Pick which function to run based on a previous result:

```python
menu.append(
    ("choose", "pick operation", (
        input, "1=add, 2=times: ",
        f_switch(result, [lambda x,y: x+y, lambda x,y: x*y]), 
        (5, 3), # < Arguments for the selected function
        print, result
    ))
)
```

-----
## Builtin Menus

Ready-made menu templates for common interactions. All accept optional `**kwargs` to customize the menu (e.g., `name="Custom Name"`).

---
### yesno_ver(yes=True, no=False, yes_message="yes", **kwargs)

Simple yes/no dialog:

```python
if yesno_ver():
    print("User said yes!")
else:
    print("User said no!")
```

Returns the `yes` parameter on yes, `no` parameter on no (customize with keyword args).

---
### choose_item(entries, exit_val=None, **kwargs)

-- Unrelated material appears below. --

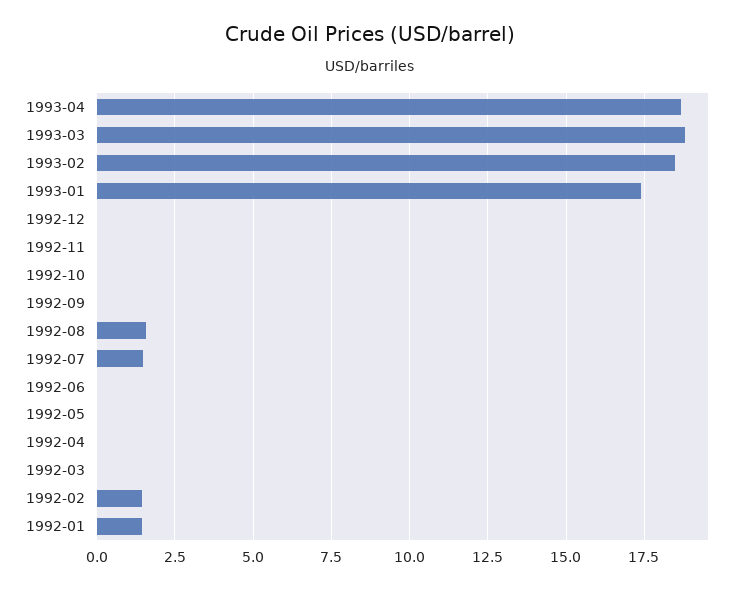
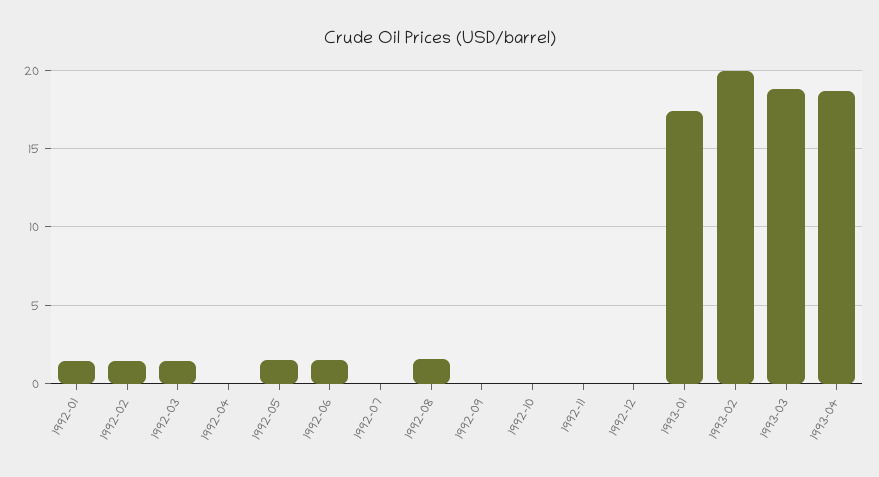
1993-02: 18.5 -> 20
1992-07: 1.5 -> 0
1992-06: 0 -> 1.5
1992-05: 0 -> 1.5
1992-03: 0 -> 1.5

Let user select one item from a list/tuple/dict/set:

```python
options = ["Red", "Green", "Blue"]
choice = choose_item(options)
if choice != None:
    print(f"You chose: {choice}")
```

Returns the selected item, or `exit_val` (default `None`) if user exits.

---
### choose_items(entries, **kwargs)

Let user select multiple items (inverse of `edit_list`):

```python
options = ["Python", "JavaScript", "Rust"]
selected = choose_items(options)
print(f"You selected: {selected}")
```

Returns a collection of all selected items.

---
### edit_list(entries, **kwargs)

Let user remove items from a list/tuple/dict/set by interactively selecting them:

```python
items = ["apple", "banana", "cherry"]
remaining = edit_list(items)
print(f"Remaining items: {remaining}")
```

Displays the collection as a menu, removes selected items, shows menu again until exit.
---

## Dynamic Menus (WIP)

Advanced feature for dynamically modifying menus during execution. This section is under development; use the static menu patterns above for production code.